Release Date: 2003
Director: Peyton Reed
Why I picked this: Friends were in the middle of watching it and I joined in
Having never heard of this movie before watching it, I had no clue what to expect when I jumped into it. However, thanks to the movie’s musical score, colorful sets and costumes, and overall amazing production design, I was instantly sucked into the 1960s, or at least a quirky comedy movie made in the 1960s. The themes of love and feminism are demonstrated by Renée Zellweger’s character Barbara Novak, the author of a book called “Down with Love,” teaching women to enjoy sex without commitment and falling in love. Magazine writer and womanizer Catcher Block, played by Ewan McGregor, seeks to prove Novak to be the same as every other woman by attempting to attract her under the fictional identity of “Zip Martin” (featuring McGregor’s same fake southern from “Big Fish”). David Hyde Pierce portrays Block’s awkward and meek boss, as he attempts to start a relationship with Novak’s editor, played by Sarah Paulson.
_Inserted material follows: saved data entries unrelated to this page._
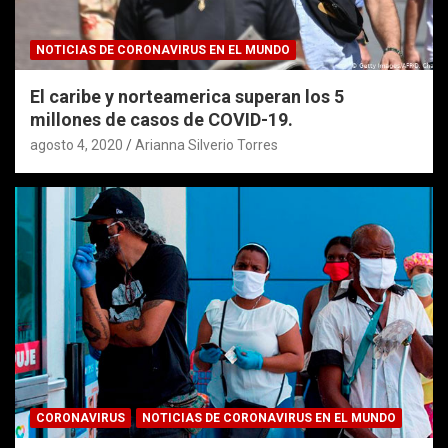
NOTICIAS DE CORONAVIRUS EN EL MUNDO
El caribe y norteamerica superan los 5
millones de casos de COVID-19.
agosto 4, 2020
Arianna Silverio Torres
CORONAVIRUS
NOTICIAS DE CORONAVIRUS EN EL MUNDO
While Pierce is likable, I cared little about his subplot. As mentioned, the score really gets you into the mood, and the performances from the two leads are energetic and quirky. It might be too much for some moviegoers, but there’s definitely some charm to this caricature of the 1960s. Zellweger probably gives the best performance, and has a large chunk of revealing dialogue at the end that is greatly delivered. The dialogue overall is well crafted, featuring double entendres reminiscent of ones in early sex comedies. However, something happens near the end of the story that at first confused me, and for the rest of the movie, it is difficult to pinpoint the motivations and the thoughts of the characters. Their actions made little sense to me, and I found the last ten minutes or so to be dragging. By the time the movie ended, I was confused on what the movie was trying to say.
The movie’s quirkiness may be too much for some people, but it is unmistakably well made due to its visual elements, music, and dialogue. However, the story falls apart near the end.